* [What to produce]:
Among the entries below, copy only the span from the line containing "(Israel) | 722 | |" through the line containing "Marika Lüders". Do so exactly, and skip the pictures.

········

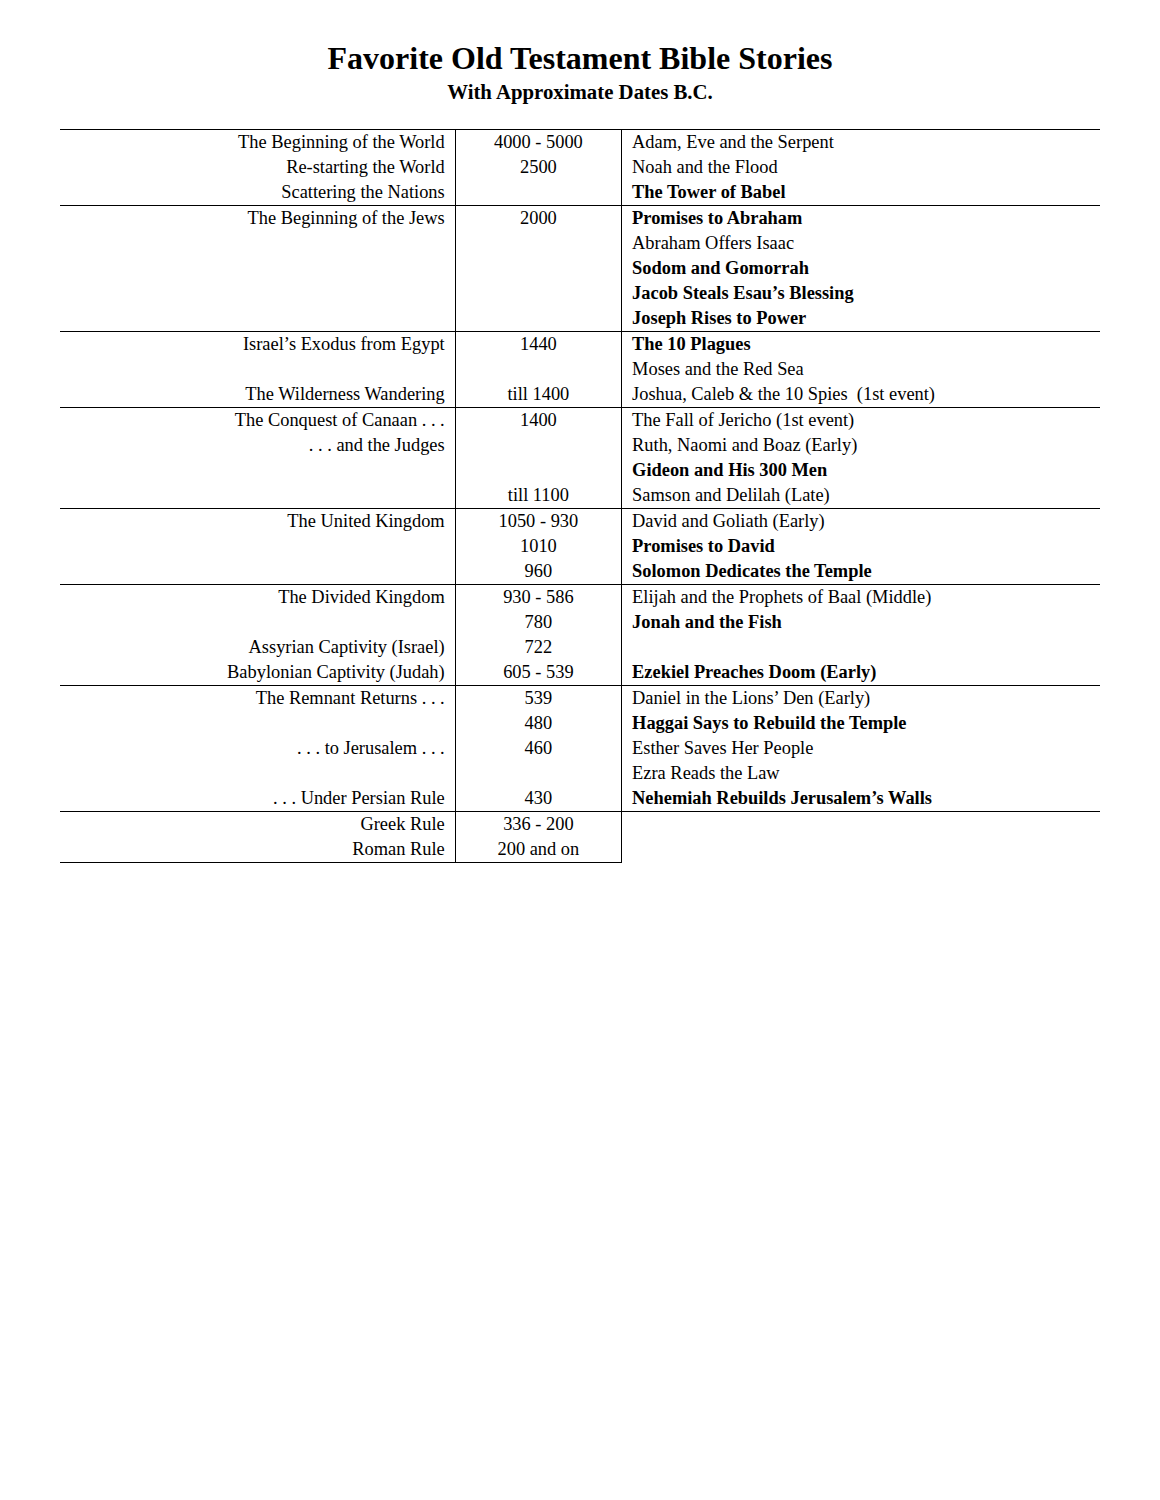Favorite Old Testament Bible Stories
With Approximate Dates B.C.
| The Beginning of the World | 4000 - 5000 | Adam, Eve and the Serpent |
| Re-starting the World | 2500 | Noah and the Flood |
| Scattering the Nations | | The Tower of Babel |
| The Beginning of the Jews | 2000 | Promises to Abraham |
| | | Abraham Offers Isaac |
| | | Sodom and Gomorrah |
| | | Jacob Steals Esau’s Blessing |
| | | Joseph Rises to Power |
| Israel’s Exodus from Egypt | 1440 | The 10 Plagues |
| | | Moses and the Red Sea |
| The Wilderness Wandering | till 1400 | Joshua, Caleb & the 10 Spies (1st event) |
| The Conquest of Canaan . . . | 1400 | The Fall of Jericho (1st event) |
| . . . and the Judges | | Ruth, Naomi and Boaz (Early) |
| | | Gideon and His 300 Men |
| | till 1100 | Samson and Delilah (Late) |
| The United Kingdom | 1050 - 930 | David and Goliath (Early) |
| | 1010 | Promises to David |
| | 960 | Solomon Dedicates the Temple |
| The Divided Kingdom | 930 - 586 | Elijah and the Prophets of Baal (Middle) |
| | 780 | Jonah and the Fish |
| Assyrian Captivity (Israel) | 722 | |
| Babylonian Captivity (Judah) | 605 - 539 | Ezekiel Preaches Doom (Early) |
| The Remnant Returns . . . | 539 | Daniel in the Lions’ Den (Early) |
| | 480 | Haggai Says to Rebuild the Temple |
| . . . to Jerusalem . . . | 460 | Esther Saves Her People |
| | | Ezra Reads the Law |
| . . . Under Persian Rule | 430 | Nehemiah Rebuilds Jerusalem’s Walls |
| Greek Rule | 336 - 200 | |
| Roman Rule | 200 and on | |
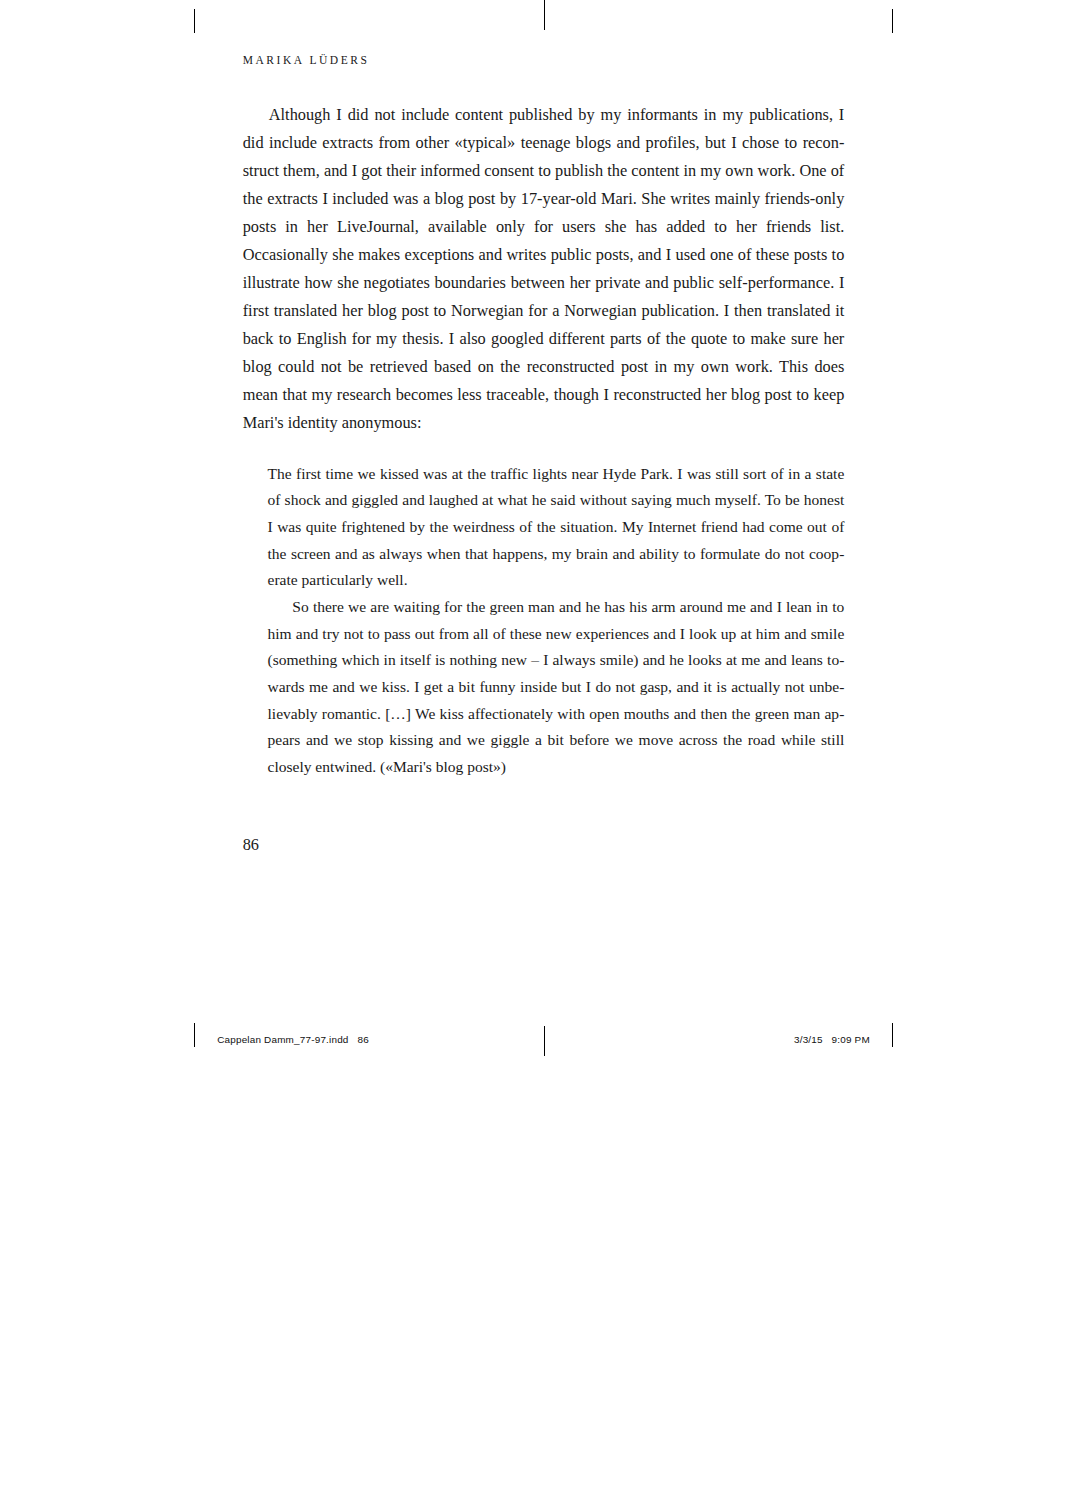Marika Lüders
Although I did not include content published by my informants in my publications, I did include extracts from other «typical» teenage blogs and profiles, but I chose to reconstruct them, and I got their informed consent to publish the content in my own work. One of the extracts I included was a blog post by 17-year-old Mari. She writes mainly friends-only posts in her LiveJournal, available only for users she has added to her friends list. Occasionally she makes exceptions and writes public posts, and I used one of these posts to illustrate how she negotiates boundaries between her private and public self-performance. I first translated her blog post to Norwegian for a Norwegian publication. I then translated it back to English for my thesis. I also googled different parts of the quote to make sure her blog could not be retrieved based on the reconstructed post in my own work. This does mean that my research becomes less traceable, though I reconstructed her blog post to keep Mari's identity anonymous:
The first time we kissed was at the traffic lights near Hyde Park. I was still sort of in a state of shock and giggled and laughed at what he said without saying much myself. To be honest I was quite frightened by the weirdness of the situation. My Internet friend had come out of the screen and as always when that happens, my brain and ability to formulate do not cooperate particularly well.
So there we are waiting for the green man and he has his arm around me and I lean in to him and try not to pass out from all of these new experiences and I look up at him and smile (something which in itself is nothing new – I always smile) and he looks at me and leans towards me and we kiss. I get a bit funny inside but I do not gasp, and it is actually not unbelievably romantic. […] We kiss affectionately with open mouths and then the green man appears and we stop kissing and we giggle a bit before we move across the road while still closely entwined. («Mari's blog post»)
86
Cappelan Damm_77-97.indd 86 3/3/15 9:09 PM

········

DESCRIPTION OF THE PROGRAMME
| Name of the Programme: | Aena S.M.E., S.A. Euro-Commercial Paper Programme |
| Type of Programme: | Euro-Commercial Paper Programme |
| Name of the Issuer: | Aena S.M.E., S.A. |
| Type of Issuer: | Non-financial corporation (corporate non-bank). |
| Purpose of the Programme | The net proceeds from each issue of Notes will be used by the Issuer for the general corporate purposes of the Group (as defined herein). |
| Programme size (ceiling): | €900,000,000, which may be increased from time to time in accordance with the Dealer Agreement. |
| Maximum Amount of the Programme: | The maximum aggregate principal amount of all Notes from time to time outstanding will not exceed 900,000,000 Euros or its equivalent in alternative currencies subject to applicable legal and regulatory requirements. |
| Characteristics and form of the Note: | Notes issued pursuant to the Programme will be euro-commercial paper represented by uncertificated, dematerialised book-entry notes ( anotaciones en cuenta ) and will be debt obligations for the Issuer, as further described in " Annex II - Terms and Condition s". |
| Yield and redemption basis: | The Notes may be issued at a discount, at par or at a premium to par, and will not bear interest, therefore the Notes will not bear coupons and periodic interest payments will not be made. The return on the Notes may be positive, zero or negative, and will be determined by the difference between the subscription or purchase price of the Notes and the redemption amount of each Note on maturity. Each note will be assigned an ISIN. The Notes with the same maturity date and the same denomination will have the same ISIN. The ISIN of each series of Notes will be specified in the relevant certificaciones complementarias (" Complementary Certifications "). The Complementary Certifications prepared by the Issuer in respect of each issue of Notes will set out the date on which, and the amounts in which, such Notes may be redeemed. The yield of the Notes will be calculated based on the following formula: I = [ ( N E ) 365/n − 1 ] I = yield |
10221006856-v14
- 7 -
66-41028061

········

* [Answer below]:
| Assyrian Captivity (Israel) | 722 | |
| Babylonian Captivity (Judah) | 605 - 539 | Ezekiel Preaches Doom (Early) |
| The Remnant Returns . . . | 539 | Daniel in the Lions’ Den (Early) |
| | 480 | Haggai Says to Rebuild the Temple |
| . . . to Jerusalem . . . | 460 | Esther Saves Her People |
| | | Ezra Reads the Law |
| . . . Under Persian Rule | 430 | Nehemiah Rebuilds Jerusalem’s Walls |
| Greek Rule | 336 - 200 | |
| Roman Rule | 200 and on | |
Marika Lüders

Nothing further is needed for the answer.